Veel boeken lang verboden voor katholieken
Grote schrijvers als Hella Haase, Hugo Claus, W.F. Hermans en Simon Vestdijk zijn lange tijd verboden geweest voor het katholieke volksdeel van het land. Tot in de jaren zeventig van de vorige eeuw beoordeelde de katholieke Informatiedienst Inzake Lectuur (Idil) een of meer boeken van hun hand als ongeschikt voor katholieke lezers.
De dienst baseerde zich op de boekenwet, die deel uitmaakte van het kerkelijk wetboek. In Idil zaten zowel geestelijken als leken, die op verzoek van katholieke uitgevers, boekhandelaren en bibliotheken vanaf 1930 alle boeken die in Nederland verschenen beoordeelden op zedelijkheid, religiositeit en complexiteit.

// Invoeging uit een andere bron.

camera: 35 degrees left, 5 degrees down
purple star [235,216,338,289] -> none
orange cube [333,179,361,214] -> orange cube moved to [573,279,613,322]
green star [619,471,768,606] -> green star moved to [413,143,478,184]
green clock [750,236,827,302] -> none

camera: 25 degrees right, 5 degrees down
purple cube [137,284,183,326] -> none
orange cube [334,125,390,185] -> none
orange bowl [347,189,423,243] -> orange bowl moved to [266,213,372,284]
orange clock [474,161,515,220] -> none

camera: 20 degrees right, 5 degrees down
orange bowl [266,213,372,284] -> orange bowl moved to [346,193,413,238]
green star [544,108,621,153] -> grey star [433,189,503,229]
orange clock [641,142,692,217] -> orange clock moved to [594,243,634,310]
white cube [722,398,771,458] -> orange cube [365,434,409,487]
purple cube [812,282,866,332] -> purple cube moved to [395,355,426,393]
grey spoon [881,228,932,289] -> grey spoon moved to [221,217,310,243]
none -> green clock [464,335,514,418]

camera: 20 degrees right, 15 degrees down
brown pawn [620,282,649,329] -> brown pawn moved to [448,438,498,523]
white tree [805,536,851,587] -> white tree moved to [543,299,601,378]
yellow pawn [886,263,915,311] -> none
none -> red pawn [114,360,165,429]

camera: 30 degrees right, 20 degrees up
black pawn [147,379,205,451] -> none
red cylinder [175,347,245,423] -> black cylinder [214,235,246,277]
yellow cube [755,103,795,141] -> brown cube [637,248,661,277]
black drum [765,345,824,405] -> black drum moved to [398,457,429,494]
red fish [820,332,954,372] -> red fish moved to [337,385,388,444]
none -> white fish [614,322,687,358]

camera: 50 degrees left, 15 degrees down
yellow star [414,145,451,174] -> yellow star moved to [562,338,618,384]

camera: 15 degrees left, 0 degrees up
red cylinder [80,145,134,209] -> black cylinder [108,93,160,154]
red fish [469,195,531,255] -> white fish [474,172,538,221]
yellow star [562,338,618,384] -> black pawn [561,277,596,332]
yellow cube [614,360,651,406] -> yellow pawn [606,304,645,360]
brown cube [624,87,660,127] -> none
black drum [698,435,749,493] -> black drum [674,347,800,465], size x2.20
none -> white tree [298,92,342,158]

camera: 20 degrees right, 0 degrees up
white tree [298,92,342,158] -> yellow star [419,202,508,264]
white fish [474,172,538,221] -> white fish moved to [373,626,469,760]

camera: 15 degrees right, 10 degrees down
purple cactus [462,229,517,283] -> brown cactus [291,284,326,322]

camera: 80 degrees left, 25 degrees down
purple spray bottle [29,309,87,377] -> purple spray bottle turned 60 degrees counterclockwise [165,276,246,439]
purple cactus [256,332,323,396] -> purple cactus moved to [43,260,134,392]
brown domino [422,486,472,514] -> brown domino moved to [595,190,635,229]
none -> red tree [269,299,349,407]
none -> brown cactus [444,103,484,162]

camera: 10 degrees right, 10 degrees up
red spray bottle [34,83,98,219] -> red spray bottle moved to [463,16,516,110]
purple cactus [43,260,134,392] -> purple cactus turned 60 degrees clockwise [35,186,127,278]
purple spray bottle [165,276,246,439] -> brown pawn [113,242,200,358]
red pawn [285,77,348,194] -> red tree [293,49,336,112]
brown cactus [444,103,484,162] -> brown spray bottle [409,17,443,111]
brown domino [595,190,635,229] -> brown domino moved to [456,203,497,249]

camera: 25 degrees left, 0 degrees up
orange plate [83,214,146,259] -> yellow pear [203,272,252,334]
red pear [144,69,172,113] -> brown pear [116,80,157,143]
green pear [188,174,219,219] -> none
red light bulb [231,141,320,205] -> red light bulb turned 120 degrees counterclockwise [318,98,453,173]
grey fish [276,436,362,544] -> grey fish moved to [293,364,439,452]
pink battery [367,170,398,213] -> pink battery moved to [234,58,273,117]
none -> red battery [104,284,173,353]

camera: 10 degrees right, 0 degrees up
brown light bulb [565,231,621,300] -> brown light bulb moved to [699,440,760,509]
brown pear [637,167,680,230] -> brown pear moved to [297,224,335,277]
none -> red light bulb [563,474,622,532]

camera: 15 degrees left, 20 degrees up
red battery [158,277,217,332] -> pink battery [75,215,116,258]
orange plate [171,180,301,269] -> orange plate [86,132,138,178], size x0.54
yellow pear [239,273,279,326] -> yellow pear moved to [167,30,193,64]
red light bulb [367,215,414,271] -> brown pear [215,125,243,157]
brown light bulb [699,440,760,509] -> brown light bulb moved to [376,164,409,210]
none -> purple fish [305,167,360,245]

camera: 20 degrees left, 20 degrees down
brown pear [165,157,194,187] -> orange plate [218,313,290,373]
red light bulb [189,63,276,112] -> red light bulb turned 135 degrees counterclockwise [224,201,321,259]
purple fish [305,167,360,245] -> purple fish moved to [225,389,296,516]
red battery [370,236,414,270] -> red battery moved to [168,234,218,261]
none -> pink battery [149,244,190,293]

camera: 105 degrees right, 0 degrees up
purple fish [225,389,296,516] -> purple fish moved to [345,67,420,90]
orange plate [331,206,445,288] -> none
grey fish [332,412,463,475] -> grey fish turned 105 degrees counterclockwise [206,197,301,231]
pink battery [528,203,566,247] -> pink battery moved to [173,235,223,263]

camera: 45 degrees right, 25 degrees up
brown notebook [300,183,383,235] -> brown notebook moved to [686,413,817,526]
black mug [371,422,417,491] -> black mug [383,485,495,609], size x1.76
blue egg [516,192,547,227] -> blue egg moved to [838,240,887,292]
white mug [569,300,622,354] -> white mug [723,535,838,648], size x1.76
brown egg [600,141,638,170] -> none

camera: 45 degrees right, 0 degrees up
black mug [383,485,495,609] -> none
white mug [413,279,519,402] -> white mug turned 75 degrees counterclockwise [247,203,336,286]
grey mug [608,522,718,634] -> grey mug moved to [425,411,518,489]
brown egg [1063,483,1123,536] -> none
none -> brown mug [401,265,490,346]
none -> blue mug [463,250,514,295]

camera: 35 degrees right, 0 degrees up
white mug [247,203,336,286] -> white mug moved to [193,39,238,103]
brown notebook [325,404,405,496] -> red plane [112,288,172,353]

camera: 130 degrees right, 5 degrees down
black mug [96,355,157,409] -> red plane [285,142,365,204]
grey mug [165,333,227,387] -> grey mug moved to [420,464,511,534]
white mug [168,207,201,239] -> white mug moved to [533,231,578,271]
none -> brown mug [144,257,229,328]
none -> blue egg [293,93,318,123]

Zo ontstond een lange lijst van verboden lectuur, aldus cultuurwetenschapper Cecile van Eijden-Andriessen, die deze week aan de Universiteit van Tilburg promoveert op een onderzoek naar de recensiedienst.
De dienst deelde lectuur in van ‘verboden’ tot ‘geschikt voor iedereen.’ Daartussen vielen boeken die de Idil weliswaar zeer ongeschikt vond, maar die eventueel door ‘zeer ervaren, rijpe en volwassen lezers’ wel gezien mochten worden. In die categorie viel Cider voor arme mensen van Hella Haase. „A-godsdienstig, humanistisch en merkwaardig”, aldus de recensenten.
Ronduit verboden waren onder meer Ik Jan Cremer (Jan Cremer), De tranen der Acacia’s (W.F. Hermans), Het land van herkomst (E. du Perron), Op afbetaling (Simon Vestdijk) en vrijwel alle boeken van Jan Wolkers. Ook tal van kinder- en jeugdboeken konden in de ogen van de Idil niet door de beugel. Dergelijke boeken waren in katholieke boekhandels dan ook niet te krijgen. De meeste katholieke gezinnen hielden zich ook aan de boekenlijst van de dienst.
De recensiedienst kreeg desondanks veel kritiek, stelt Van Eijden-Andriessen. Een vooraanstaande literatuurcriticus als Anton van Duinkerken, zelf katholiek, keerde zich er in 1949 al tegen, ondersteund door de katholieke pers. In protestante kringen werd het bestaan van de verboden lijst beschimpt en bespot. Hoewel de dienst de instructies voor recensies twee keer versoepelde, overleefde het instituut zichzelf toch. In 1970 werd in de Idil opgeheven.